[What you need to do]
In the data below, find each line that contains the word "shoulder" and copy it.

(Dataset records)
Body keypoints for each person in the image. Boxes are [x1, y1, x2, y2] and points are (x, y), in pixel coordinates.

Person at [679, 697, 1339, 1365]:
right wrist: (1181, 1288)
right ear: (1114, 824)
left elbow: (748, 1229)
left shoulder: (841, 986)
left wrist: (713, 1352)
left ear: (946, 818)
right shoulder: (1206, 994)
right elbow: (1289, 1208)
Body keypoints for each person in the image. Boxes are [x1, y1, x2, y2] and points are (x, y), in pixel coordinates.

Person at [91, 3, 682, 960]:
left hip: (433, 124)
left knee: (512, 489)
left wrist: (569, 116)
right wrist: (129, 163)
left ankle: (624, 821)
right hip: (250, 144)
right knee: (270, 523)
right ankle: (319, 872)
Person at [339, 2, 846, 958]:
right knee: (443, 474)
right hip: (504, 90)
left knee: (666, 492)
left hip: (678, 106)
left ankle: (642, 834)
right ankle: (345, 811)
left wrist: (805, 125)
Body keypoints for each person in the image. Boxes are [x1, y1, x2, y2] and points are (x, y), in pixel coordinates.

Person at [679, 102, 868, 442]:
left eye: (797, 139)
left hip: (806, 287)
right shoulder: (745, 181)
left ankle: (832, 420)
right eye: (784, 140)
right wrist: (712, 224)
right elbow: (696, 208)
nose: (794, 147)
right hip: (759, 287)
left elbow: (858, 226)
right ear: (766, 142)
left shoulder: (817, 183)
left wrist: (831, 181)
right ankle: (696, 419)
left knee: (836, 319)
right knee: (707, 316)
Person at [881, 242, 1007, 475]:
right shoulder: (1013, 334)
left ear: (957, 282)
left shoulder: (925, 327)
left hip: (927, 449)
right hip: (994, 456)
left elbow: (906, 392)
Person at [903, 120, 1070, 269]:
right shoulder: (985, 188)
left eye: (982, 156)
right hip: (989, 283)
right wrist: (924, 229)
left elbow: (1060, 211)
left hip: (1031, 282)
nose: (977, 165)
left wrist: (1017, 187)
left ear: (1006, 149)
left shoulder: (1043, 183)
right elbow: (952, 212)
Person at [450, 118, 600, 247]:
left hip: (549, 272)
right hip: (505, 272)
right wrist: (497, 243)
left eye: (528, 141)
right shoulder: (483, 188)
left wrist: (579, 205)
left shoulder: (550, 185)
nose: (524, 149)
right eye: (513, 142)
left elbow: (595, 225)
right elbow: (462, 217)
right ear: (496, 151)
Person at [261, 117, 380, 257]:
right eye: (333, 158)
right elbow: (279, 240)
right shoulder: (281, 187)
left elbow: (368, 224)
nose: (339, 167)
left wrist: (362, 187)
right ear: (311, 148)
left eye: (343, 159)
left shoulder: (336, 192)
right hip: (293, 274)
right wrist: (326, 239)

[Exercise response]
left shoulder: (841, 986)
right shoulder: (1206, 994)
right shoulder: (745, 181)
left shoulder: (817, 183)
right shoulder: (1013, 334)
left shoulder: (925, 327)
right shoulder: (985, 188)
left shoulder: (1043, 183)
right shoulder: (483, 188)
left shoulder: (550, 185)
right shoulder: (281, 187)
left shoulder: (336, 192)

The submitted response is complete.